M.K. (“the maternal grandmother”) appeals from a judgment of the Tallapoosa Circuit Court (“the circuit court”) granting custody of Z.S.M. (“the child”) to AM. (“the father”).
The child was born to the father and AK, (“the mother”) on May 25, 2004. The father and the mother were never married. In 2005, the father’s paternity was adjudicated, and he was ordered to pay child support. Although the judgment establishing the father’s paternity and ordering him to pay child support is not in the record on appeal, we note that a juvenile court has original jurisdiction over actions to establish paternity and child support. See § 12-15-115(a)(6) and (7), Ala.Code 1975; and S.K. v. N.B., 160 So.3d 27, 29 *222(Ala.Civ.App.2014). Furthermore, it is undisputed that the father’s paternity and child-support obligation were adjudicated in “case number CS-2005-000313.” Cases with a “CS” designation are juvenile-court actions. J.J. v. R.R., 159 So.3d 84, 33 (Ala.Civ.App.2014).

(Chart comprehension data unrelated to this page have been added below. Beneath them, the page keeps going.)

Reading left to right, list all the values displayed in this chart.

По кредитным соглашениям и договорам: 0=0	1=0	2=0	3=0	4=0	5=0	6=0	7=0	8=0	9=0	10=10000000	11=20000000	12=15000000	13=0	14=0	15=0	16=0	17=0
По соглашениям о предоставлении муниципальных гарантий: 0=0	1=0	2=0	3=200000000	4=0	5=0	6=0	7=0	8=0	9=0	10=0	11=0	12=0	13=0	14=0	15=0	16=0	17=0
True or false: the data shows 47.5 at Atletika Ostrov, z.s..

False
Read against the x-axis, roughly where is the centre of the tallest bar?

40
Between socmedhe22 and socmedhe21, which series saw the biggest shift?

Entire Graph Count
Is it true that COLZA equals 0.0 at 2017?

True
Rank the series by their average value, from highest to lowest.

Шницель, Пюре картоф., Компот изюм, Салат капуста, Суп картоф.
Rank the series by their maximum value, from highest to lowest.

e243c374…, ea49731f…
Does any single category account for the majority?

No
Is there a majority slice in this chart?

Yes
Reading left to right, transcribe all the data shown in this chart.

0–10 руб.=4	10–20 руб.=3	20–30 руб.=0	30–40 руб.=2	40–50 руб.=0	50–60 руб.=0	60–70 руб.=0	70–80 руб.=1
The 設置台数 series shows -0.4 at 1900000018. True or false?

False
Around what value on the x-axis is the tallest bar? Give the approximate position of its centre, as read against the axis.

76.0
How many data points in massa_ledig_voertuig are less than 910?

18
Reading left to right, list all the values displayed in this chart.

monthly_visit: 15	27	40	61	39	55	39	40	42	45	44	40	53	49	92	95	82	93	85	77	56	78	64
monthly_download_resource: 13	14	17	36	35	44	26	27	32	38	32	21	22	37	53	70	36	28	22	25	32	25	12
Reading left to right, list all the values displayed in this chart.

The mother died in October 2013. On November 4, 2013, shortly after the mother’s death, the maternal grandmother filed in the circuit court a petition for custody of the child and a motion for pendente lite custody of the child. The father filed in the circuit court an answer and a counterclaim in which he sought custody of the child. After a hearing, the circuit court entered a June 4, 2014, judgment, awarding custody to the father, and the maternal grandmother appealed.
On appeal, the maternal grandmother argues that the circuit court applied the wrong standard when determining custody. However, because we determine that the circuit court lacked jurisdiction over the maternal grandmother’s custody action, we cannot reach the merits of her appeal. This court must take notice of jurisdictional issues ex mem motu. Matthews v. City of Mobile, [Ms. 2130721, Dec. 5, 2014] — So.3d-,-(Ala.Civ.App. 2014). “ ‘ “[JJurisdictional matters are of such magnitude that we take notice of them at any time and do so even ex mero motu.” ’ ” Harley v. Anderson, 167 So.3d 355, 361 (Ala.Civ.App.2014) (quoting Sexton v. Sexton, 42 So.3d 1280, 1282 (Ala.Civ. App.2010), quoting in turn Nunn v. Baker, 518 So.2d 711, 712 (Ala.1987)).
In this case, the record on appeal indicates that the father’s paternity and child-support obligation were established in 2005 pursuant to a juvenile-court judgment. In determining the father’s child-support obligation, the juvenile court either explicitly or implicitly awarded custody of the child to the mother. See M.R.J. v. D.R.B., 17 So.3d 683, 685-86 (Ala.Civ.App.2009). As a result,,the maternal grandmother’s action in the circuit court was an action to modify a prior judgment of the juvenile court awarding custody of the child to the mother. Section 12-15-117(e), Ala.Code 1975, provides that, “[i]n any case over which the juvenile court has jurisdiction, the juvenile court shall retain jurisdiction over an individual of any age to enforce or modify any prior orders of the juvenile court unless otherwise provided by law....” Thus, the juvenile court maintained continuing jurisdiction over the child, and the juvenile court was the proper court in which to file an action seeking modification of that custody award.
Under the facts of this case, the circuit court did not have jurisdiction over a dispute concerning custody of the child at issue. “[B]ecause the [circuit] court never obtained jurisdiction over the issues presented to it, [its] judgment is void. Maclin v. Congo, 106 So.3d 405, 408 (Ala.Civ. App.2012). A void judgment will not support an appeal.... Id.” Matthews, — So.3d at-. Therefore, we dismiss the maternal grandmother’s appeal.
APPEAL DISMISSED.
PITTMAN, THOMAS, MOORE, and DONALDSON, JJ., concur.